Assume the Initial Value Problem:
$$
y'(x)=[x-y(x)]^{\frac23}\equiv f(x,y(x)), \quad y(5)=5
$$
Existence:
Since $f: \mathbb{R^2} \longrightarrow \mathbb{R}$ and $(x_0,y_0)=(5,5) \in \mathbb{R^2}$, Peano's Theorem ensures that there exists a local solution $z: I \longrightarrow \mathbb{R}$, where $I$ is a neighborhood of $x_0=5$.
Uniqueness:
I'm not sure whether we can deduce anything about uniqueness. We could take:
$$
f_y=\frac{\partial}{\partial y} f(x,y)=-\frac{2}{3(x-y)^{\frac13}}, \quad \forall (x,y):x\neq y
$$
Here's the part which confuses me. Does the fact that $f_y$ not bounded for any neighborhood of $x_0=5$ prevents us from proving uniqueness?
Best Answer
As you have already seen, the function $f$ is not locally Lipschitz continuous around $y=x$, hence you cannot deduce uniqueness using the standard Cauchy-Lipschitz theory.

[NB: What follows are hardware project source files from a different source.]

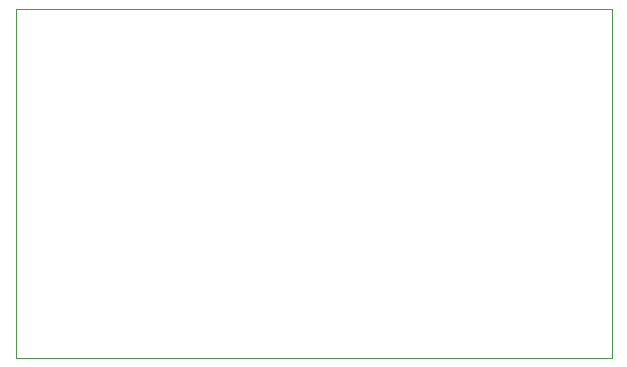
<source format=gm1>
G04 #@! TF.FileFunction,Profile,NP*
%FSLAX46Y46*%
G04 Gerber Fmt 4.6, Leading zero omitted, Abs format (unit mm)*
G04 Created by KiCad (PCBNEW (2016-03-18 BZR 6629)-product) date Fr 15 Apr 2016 01:16:20 CEST*
%MOMM*%
G01*
G04 APERTURE LIST*
%ADD10C,0.100000*%
G04 APERTURE END LIST*
D10*
X113000000Y-95000000D02*
X113000000Y-124500000D01*
X163500000Y-95000000D02*
X113000000Y-95000000D01*
X163500000Y-95500000D02*
X163500000Y-95000000D01*
X163500000Y-124500000D02*
X163500000Y-95500000D01*
X113000000Y-124500000D02*
X163500000Y-124500000D01*
M02*

</source>
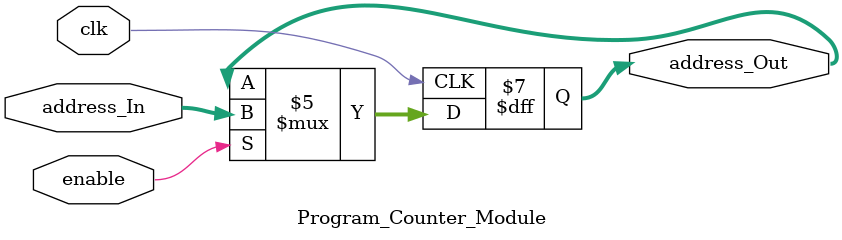
<source format=v>
module Program_Counter_Module(address_Out, enable, address_In,clk);
// 

output reg [31:0] address_Out;
input [31:0] address_In;
input clk;
input enable;

initial 

begin

address_Out = 0;


end

always@(posedge clk)
	begin
		if(enable == 0)
		begin 
		address_Out = address_Out;
		end
		
		else
		begin 
		address_Out = address_In;
		end
	end 


endmodule 
</source>
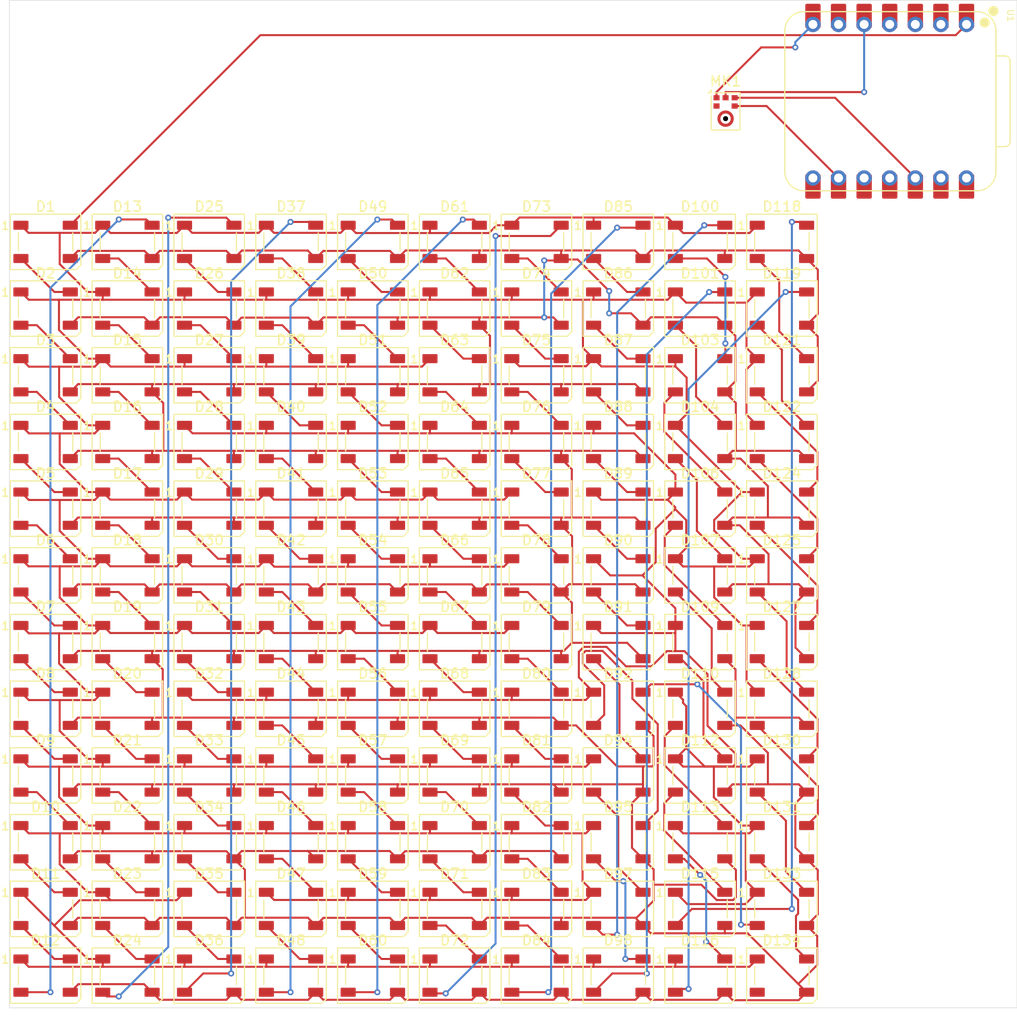
<source format=kicad_pcb>
(kicad_pcb
	(version 20241229)
	(generator "pcbnew")
	(generator_version "9.0")
	(general
		(thickness 1.6)
		(legacy_teardrops no)
	)
	(paper "A4")
	(layers
		(0 "F.Cu" signal)
		(2 "B.Cu" signal)
		(9 "F.Adhes" user "F.Adhesive")
		(11 "B.Adhes" user "B.Adhesive")
		(13 "F.Paste" user)
		(15 "B.Paste" user)
		(5 "F.SilkS" user "F.Silkscreen")
		(7 "B.SilkS" user "B.Silkscreen")
		(1 "F.Mask" user)
		(3 "B.Mask" user)
		(17 "Dwgs.User" user "User.Drawings")
		(19 "Cmts.User" user "User.Comments")
		(21 "Eco1.User" user "User.Eco1")
		(23 "Eco2.User" user "User.Eco2")
		(25 "Edge.Cuts" user)
		(27 "Margin" user)
		(31 "F.CrtYd" user "F.Courtyard")
		(29 "B.CrtYd" user "B.Courtyard")
		(35 "F.Fab" user)
		(33 "B.Fab" user)
		(39 "User.1" user)
		(41 "User.2" user)
		(43 "User.3" user)
		(45 "User.4" user)
	)
	(setup
		(pad_to_mask_clearance 0)
		(allow_soldermask_bridges_in_footprints no)
		(tenting front back)
		(pcbplotparams
			(layerselection 0x00000000_00000000_55555555_5755f5ff)
			(plot_on_all_layers_selection 0x00000000_00000000_00000000_00000000)
			(disableapertmacros no)
			(usegerberextensions no)
			(usegerberattributes yes)
			(usegerberadvancedattributes yes)
			(creategerberjobfile yes)
			(dashed_line_dash_ratio 12.000000)
			(dashed_line_gap_ratio 3.000000)
			(svgprecision 4)
			(plotframeref no)
			(mode 1)
			(useauxorigin no)
			(hpglpennumber 1)
			(hpglpenspeed 20)
			(hpglpendiameter 15.000000)
			(pdf_front_fp_property_popups yes)
			(pdf_back_fp_property_popups yes)
			(pdf_metadata yes)
			(pdf_single_document no)
			(dxfpolygonmode yes)
			(dxfimperialunits yes)
			(dxfusepcbnewfont yes)
			(psnegative no)
			(psa4output no)
			(plot_black_and_white yes)
			(plotinvisibletext no)
			(sketchpadsonfab no)
			(plotpadnumbers no)
			(hidednponfab no)
			(sketchdnponfab yes)
			(crossoutdnponfab yes)
			(subtractmaskfromsilk no)
			(outputformat 1)
			(mirror no)
			(drillshape 1)
			(scaleselection 1)
			(outputdirectory "")
		)
	)
	(net 0 "")
	(net 1 "+5V")
	(net 2 "Net-(D1-DIN)")
	(net 3 "GND")
	(net 4 "Net-(D1-DOUT)")
	(net 5 "Net-(D2-DOUT)")
	(net 6 "Net-(D3-DOUT)")
	(net 7 "Net-(D4-DOUT)")
	(net 8 "Net-(D5-DOUT)")
	(net 9 "Net-(D6-DOUT)")
	(net 10 "Net-(D7-DOUT)")
	(net 11 "Net-(D8-DOUT)")
	(net 12 "Net-(D10-DIN)")
	(net 13 "Net-(D10-DOUT)")
	(net 14 "Net-(D11-DOUT)")
	(net 15 "Net-(D12-DOUT)")
	(net 16 "Net-(D13-DOUT)")
	(net 17 "Net-(D14-DOUT)")
	(net 18 "Net-(D15-DOUT)")
	(net 19 "Net-(D16-DOUT)")
	(net 20 "Net-(D17-DOUT)")
	(net 21 "Net-(D18-DOUT)")
	(net 22 "Net-(D19-DOUT)")
	(net 23 "Net-(D20-DOUT)")
	(net 24 "Net-(D21-DOUT)")
	(net 25 "Net-(D22-DOUT)")
	(net 26 "Net-(D23-DOUT)")
	(net 27 "Net-(D24-DOUT)")
	(net 28 "Net-(D25-DOUT)")
	(net 29 "Net-(D26-DOUT)")
	(net 30 "Net-(D27-DOUT)")
	(net 31 "Net-(D28-DOUT)")
	(net 32 "Net-(D29-DOUT)")
	(net 33 "Net-(D30-DOUT)")
	(net 34 "Net-(D31-DOUT)")
	(net 35 "Net-(D32-DOUT)")
	(net 36 "Net-(D33-DOUT)")
	(net 37 "Net-(D34-DOUT)")
	(net 38 "Net-(D35-DOUT)")
	(net 39 "Net-(D36-DOUT)")
	(net 40 "Net-(D37-DOUT)")
	(net 41 "Net-(D38-DOUT)")
	(net 42 "Net-(D39-DOUT)")
	(net 43 "Net-(D40-DOUT)")
	(net 44 "Net-(D41-DOUT)")
	(net 45 "Net-(D42-DOUT)")
	(net 46 "Net-(D43-DOUT)")
	(net 47 "Net-(D44-DOUT)")
	(net 48 "Net-(D45-DOUT)")
	(net 49 "Net-(D46-DOUT)")
	(net 50 "Net-(D47-DOUT)")
	(net 51 "Net-(D48-DOUT)")
	(net 52 "Net-(D49-DOUT)")
	(net 53 "Net-(D50-DOUT)")
	(net 54 "Net-(D51-DOUT)")
	(net 55 "Net-(D52-DOUT)")
	(net 56 "Net-(D53-DOUT)")
	(net 57 "Net-(D54-DOUT)")
	(net 58 "Net-(D55-DOUT)")
	(net 59 "Net-(D56-DOUT)")
	(net 60 "Net-(D57-DOUT)")
	(net 61 "Net-(D58-DOUT)")
	(net 62 "Net-(D59-DOUT)")
	(net 63 "Net-(D60-DOUT)")
	(net 64 "Net-(D61-DOUT)")
	(net 65 "Net-(D62-DOUT)")
	(net 66 "Net-(D63-DOUT)")
	(net 67 "Net-(D64-DOUT)")
	(net 68 "Net-(D65-DOUT)")
	(net 69 "Net-(D66-DOUT)")
	(net 70 "Net-(D67-DOUT)")
	(net 71 "Net-(D68-DOUT)")
	(net 72 "Net-(D69-DOUT)")
	(net 73 "Net-(D70-DOUT)")
	(net 74 "Net-(D71-DOUT)")
	(net 75 "Net-(D72-DOUT)")
	(net 76 "Net-(D73-DOUT)")
	(net 77 "Net-(D74-DOUT)")
	(net 78 "Net-(D75-DOUT)")
	(net 79 "Net-(D76-DOUT)")
	(net 80 "Net-(D77-DOUT)")
	(net 81 "Net-(D78-DOUT)")
	(net 82 "Net-(D79-DOUT)")
	(net 83 "Net-(D80-DOUT)")
	(net 84 "Net-(D81-DOUT)")
	(net 85 "Net-(D82-DOUT)")
	(net 86 "Net-(D83-DOUT)")
	(net 87 "Net-(D84-DOUT)")
	(net 88 "Net-(D85-DOUT)")
	(net 89 "Net-(D86-DOUT)")
	(net 90 "Net-(D87-DOUT)")
	(net 91 "Net-(D88-DOUT)")
	(net 92 "Net-(D89-DOUT)")
	(net 93 "Net-(D90-DOUT)")
	(net 94 "Net-(D91-DOUT)")
	(net 95 "Net-(D92-DOUT)")
	(net 96 "Net-(D133-DOUT)")
	(net 97 "Net-(D94-DOUT)")
	(net 98 "Net-(D95-DOUT)")
	(net 99 "Net-(D100-DIN)")
	(net 100 "Net-(D101-DIN)")
	(net 101 "Net-(D100-DOUT)")
	(net 102 "Net-(D101-DOUT)")
	(net 103 "Net-(D103-DOUT)")
	(net 104 "Net-(D104-DOUT)")
	(net 105 "Net-(D106-DOUT)")
	(net 106 "Net-(D107-DOUT)")
	(net 107 "Net-(D109-DOUT)")
	(net 108 "Net-(D110-DOUT)")
	(net 109 "Net-(D112-DOUT)")
	(net 110 "Net-(D113-DOUT)")
	(net 111 "Net-(D115-DOUT)")
	(net 112 "Net-(D116-DOUT)")
	(net 113 "Net-(D118-DOUT)")
	(net 114 "Net-(D119-DOUT)")
	(net 115 "Net-(D121-DOUT)")
	(net 116 "Net-(D122-DOUT)")
	(net 117 "Net-(D124-DOUT)")
	(net 118 "Net-(D125-DOUT)")
	(net 119 "Net-(D127-DOUT)")
	(net 120 "Net-(D128-DOUT)")
	(net 121 "Net-(D130-DOUT)")
	(net 122 "Net-(D131-DOUT)")
	(net 123 "unconnected-(D134-DOUT-Pad2)")
	(net 124 "Net-(MK1-GND)")
	(net 125 "Net-(MK1-SD)")
	(net 126 "Net-(MK1-SCK)")
	(net 127 "Net-(MK1-VDD)")
	(net 128 "Net-(MK1-WS)")
	(net 129 "unconnected-(U1-GPIO28{slash}ADC2{slash}A2-Pad3)")
	(net 130 "unconnected-(U1-GPIO29{slash}ADC3{slash}A3-Pad4)")
	(net 131 "unconnected-(U1-GPIO7{slash}SCL-Pad6)")
	(net 132 "unconnected-(U1-GPIO3{slash}MOSI-Pad11)")
	(net 133 "unconnected-(U1-GPIO27{slash}ADC1{slash}A1-Pad2)")
	(net 134 "unconnected-(U1-GPIO4{slash}MISO-Pad10)")
	(net 135 "unconnected-(U1-GPIO1{slash}RX-Pad8)")
	(net 136 "unconnected-(U1-VBUS-Pad14)")
	(footprint "LED_SMD:LED_WS2812B_PLCC4_5.0x5.0mm_P3.2mm" (layer "F.Cu") (at 82.35 142.22))
	(footprint "LED_SMD:LED_WS2812B_PLCC4_5.0x5.0mm_P3.2mm" (layer "F.Cu") (at 139.19 89.26))
	(footprint "Sensor_Audio:InvenSense_ICS-43434-6_3.5x2.65mm" (layer "F.Cu") (at 141.72 56.46))
	(footprint "LED_SMD:LED_WS2812B_PLCC4_5.0x5.0mm_P3.2mm" (layer "F.Cu") (at 74.23 76.02))
	(footprint "LED_SMD:LED_WS2812B_PLCC4_5.0x5.0mm_P3.2mm" (layer "F.Cu") (at 106.71 82.64))
	(footprint "LED_SMD:LED_WS2812B_PLCC4_5.0x5.0mm_P3.2mm" (layer "F.Cu") (at 106.71 142.22))
	(footprint "LED_SMD:LED_WS2812B_PLCC4_5.0x5.0mm_P3.2mm" (layer "F.Cu") (at 106.71 76.02))
	(footprint "LED_SMD:LED_WS2812B_PLCC4_5.0x5.0mm_P3.2mm" (layer "F.Cu") (at 74.23 95.88))
	(footprint "LED_SMD:LED_WS2812B_PLCC4_5.0x5.0mm_P3.2mm" (layer "F.Cu") (at 122.95 89.26))
	(footprint "LED_SMD:LED_WS2812B_PLCC4_5.0x5.0mm_P3.2mm" (layer "F.Cu") (at 90.47 142.22))
	(footprint "LED_SMD:LED_WS2812B_PLCC4_5.0x5.0mm_P3.2mm" (layer "F.Cu") (at 114.83 135.6))
	(footprint "LED_SMD:LED_WS2812B_PLCC4_5.0x5.0mm_P3.2mm" (layer "F.Cu") (at 114.83 115.74))
	(footprint "LED_SMD:LED_WS2812B_PLCC4_5.0x5.0mm_P3.2mm" (layer "F.Cu") (at 98.59 82.64))
	(footprint "LED_SMD:LED_WS2812B_PLCC4_5.0x5.0mm_P3.2mm" (layer "F.Cu") (at 98.59 95.88))
	(footprint "LED_SMD:LED_WS2812B_PLCC4_5.0x5.0mm_P3.2mm" (layer "F.Cu") (at 147.31 122.36))
	(footprint "LED_SMD:LED_WS2812B_PLCC4_5.0x5.0mm_P3.2mm" (layer "F.Cu") (at 147.31 95.88))
	(footprint "LED_SMD:LED_WS2812B_PLCC4_5.0x5.0mm_P3.2mm" (layer "F.Cu") (at 131.07 128.98))
	(footprint "LED_SMD:LED_WS2812B_PLCC4_5.0x5.0mm_P3.2mm" (layer "F.Cu") (at 98.59 142.22))
	(footprint "LED_SMD:LED_WS2812B_PLCC4_5.0x5.0mm_P3.2mm" (layer "F.Cu") (at 98.59 76.02))
	(footprint "LED_SMD:LED_WS2812B_PLCC4_5.0x5.0mm_P3.2mm" (layer "F.Cu") (at 139.19 128.98))
	(footprint "LED_SMD:LED_WS2812B_PLCC4_5.0x5.0mm_P3.2mm" (layer "F.Cu") (at 106.71 115.74))
	(footprint "LED_SMD:LED_WS2812B_PLCC4_5.0x5.0mm_P3.2mm" (layer "F.Cu") (at 139.19 142.22))
	(footprint "LED_SMD:LED_WS2812B_PLCC4_5.0x5.0mm_P3.2mm" (layer "F.Cu") (at 131.07 69.4))
	(footprint "LED_SMD:LED_WS2812B_PLCC4_5.0x5.0mm_P3.2mm" (layer "F.Cu") (at 139.19 95.88))
	(footprint "LED_SMD:LED_WS2812B_PLCC4_5.0x5.0mm_P3.2mm" (layer "F.Cu") (at 82.35 89.26))
	(footprint "LED_SMD:LED_WS2812B_PLCC4_5.0x5.0mm_P3.2mm" (layer "F.Cu") (at 74.23 142.22))
	(footprint "LED_SMD:LED_WS2812B_PLCC4_5.0x5.0mm_P3.2mm" (layer "F.Cu") (at 131.07 76.02))
	(footprint "LED_SMD:LED_WS2812B_PLCC4_5.0x5.0mm_P3.2mm" (layer "F.Cu") (at 90.47 128.98))
	(footprint "LED_SMD:LED_WS2812B_PLCC4_5.0x5.0mm_P3.2mm" (layer "F.Cu") (at 114.83 109.12))
	(footprint "LED_SMD:LED_WS2812B_PLCC4_5.0x5.0mm_P3.2mm" (layer "F.Cu") (at 98.59 128.98))
	(footprint "LED_SMD:LED_WS2812B_PLCC4_5.0x5.0mm_P3.2mm"
		(layer "F.Cu")
		(uuid "4e9e06e2-66e1-43a0-9b05-b3a1d4c69743")
		(at 106.71 89.26)
		(descr "5.0mm x 5.0mm Addressable RGB LED NeoPixel, https://cdn-shop.adafruit.com/datasheets/WS2812B.pdf")
		(tags "LED RGB NeoPixel PLCC-4 5050")
		(property "Reference" "D52"
			(at 0 -3.5 0)
			(layer "F.SilkS")
			(uuid "71ba0ca6-0c01-4f2a-a891-b76b62457cd1")
			(effects
				(font
					(size 1 1)
					(thickness 0.15)
				)
			)
		)
		(property "Value" "WS2812B"
			(at 0 4 0)
			(layer "F.Fab")
			(uuid "30d86911-6086-45d4-b352-e98ee6e25d6e")
			(effects
				(font
					(size 1 1)
					(thickness 0.15)
				)
			)
		)
		(property "Datasheet" "https://cdn-shop.adafruit.com/datasheets/WS2812B.pdf"
			(at 0 0 0)
			(unlocked yes)
			(layer "F.Fab")
			(hide yes)
			(uuid "d92719cd-9ca5-43bf-8de5-a215195bfa80")
			(effects
				(font
					(size 1.27 1.27)
					(thickness 0.15)
				)
			)
		)
		(property "Description" "RGB LED with integrated controller"
			(at 0 0 0)
			(unlocked yes)
			(layer "F.Fab")
			(hide yes)
			(uuid "c02c9335-3be6-45b3-a6a2-af19b2128605")
			(effects
				(font
					(size 1.27 1.27)
					(thickness 0.15)
				)
			)
		)
		(property ki_fp_filters "LED*WS2812*PLCC*5.0x5.0mm*P3.2mm*")
		(path "/a85b37f4-5192-4808-a548-9d1f0b86cdc9")
		(sheetname "/")
		(sheetfile "pixeldust.kicad_sch")
		(attr smd)
		(fp_line
			(start -3.5 -2.75)
			(end -3.5 2.75)
			(stroke
				(width 0.12)
				(type default)
			)
			(layer "F.SilkS")
			(uuid "d5f188dd-723b-4c45-a9e0-2efdac923c27")
		)
		(fp_line
			(start -3.5 -2.75)
			(end 3.5 -2.75)
			(stroke
				(width 0.12)
				(type solid)
			)
			(layer "F.SilkS")
			(uuid "9f18279f-d500-4ced-9453-3f7e461879e2")
		)
		(fp_line
			(start -3.5 2.75)
			(end 3.05 2.75)
			(stroke
				(width 0.12)
				(type solid)
			)
			(layer "F.SilkS")
			(uuid "90abf390-f199-438b-b81f-573eb8bd6122")
		)
		(fp_line
			(start -2.7 0.9)
			(end -2.7 -0.9)
			(stroke
				(width 0.12)
				(type default)
			)
			(layer "F.SilkS")
			(uuid "f37646d5-68d4-44a8-a6c6-7912627f37f1")
		)
		(fp_line
			(start 2.7 0.9)
			(end 2.7 -0.9)
			(stroke
				(width 0.12)
				(type default)
			)
			(layer "F.SilkS")
			(uuid "0d6910a7-365d-4026-b01e-e32d4f9ac4ee")
		)
		(fp_line
			(start 3.05 2.75)
			(end 3.5 2.3)
			(stroke
				(width 0.12)
				(type default)
			)
			(layer "F.SilkS")
			(uuid "4a642152-38ee-4408-9a04-0af4cc759393")
		)
		(fp_line
			(start 3.5 2.3)
			(end 3.5 -2.75)
			(stroke
				(width 0.12)
				(type default)
			)
			(layer "F.SilkS")
			(uuid "d889c5ff-1525-498f-bd18-76d9fe77c147")
		)
		(fp_line
			(start -3.45 -2.75)
			(end -3.45 2.75)
			(stroke
				(width 0.05)
				(type solid)
			)
			(layer "F.CrtYd")
			(uuid "b2173e82-cb91-4234-b1df-3e020fd0d11a")
		)
		(fp_line
			(start -3.45 2.75)
			(end 3.45 2.75)
			(stroke
				(width 0.05)
				(type solid)
			)
			(layer "F.CrtYd")
			(uuid "e088a40c-062b-4595-b01e-b0d1db66d062")
		)
		(fp_line
			(start 3.45 -2.75)
			(end -3.45 -2.75)
			(stroke
				(width 0.05)
				(type solid)
			)
			(layer "F.CrtYd")
			(uuid "d3c1284d-b5f2-4720-b92f-967486cbc662")
		)
		(fp_line
			(start 3.45 2.75)
			(end 3.45 -2.75)
			(stroke
				(width 0.05)
				(type solid)
			)
			(layer "F.CrtYd")
			(uuid "9109c278-77a5-4160-85fd-93fd158dbb3b")
		)
		(fp_line
			(start -2.5 -2.5)
			(end -2.5 2.5)
			(stroke
				(width 0.1)
				(type solid)
			)
			(layer "F.Fab")
			(uuid "432ba646-800b-42ac-a2cc-15076c9e8ac4")
		)
		(fp_line
			(start -2.5 2.5)
			(end 2.5 2.5)
			(stroke
				(width 0.1)
				(type solid)
			)
			(layer "F
... [748175 chars truncated]
</source>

Nevertheless, the Cauchy problem admits a unique solution. You can get an intuition of this fact observing that any solution hits the "bad" set $\{(x,y):\ x=y\}$ only for $x=5$, since $y'(5) = 0$.
For a formal proof, you can observe that $y(x)$ is a solution of your Cauchy problem if and only if the function $z(x) := x - y(x)$ is a solution to $$ z' = 1-z^{2/3}, \quad, z(5) = 0, $$ and this Cauchy problem admits unique solution.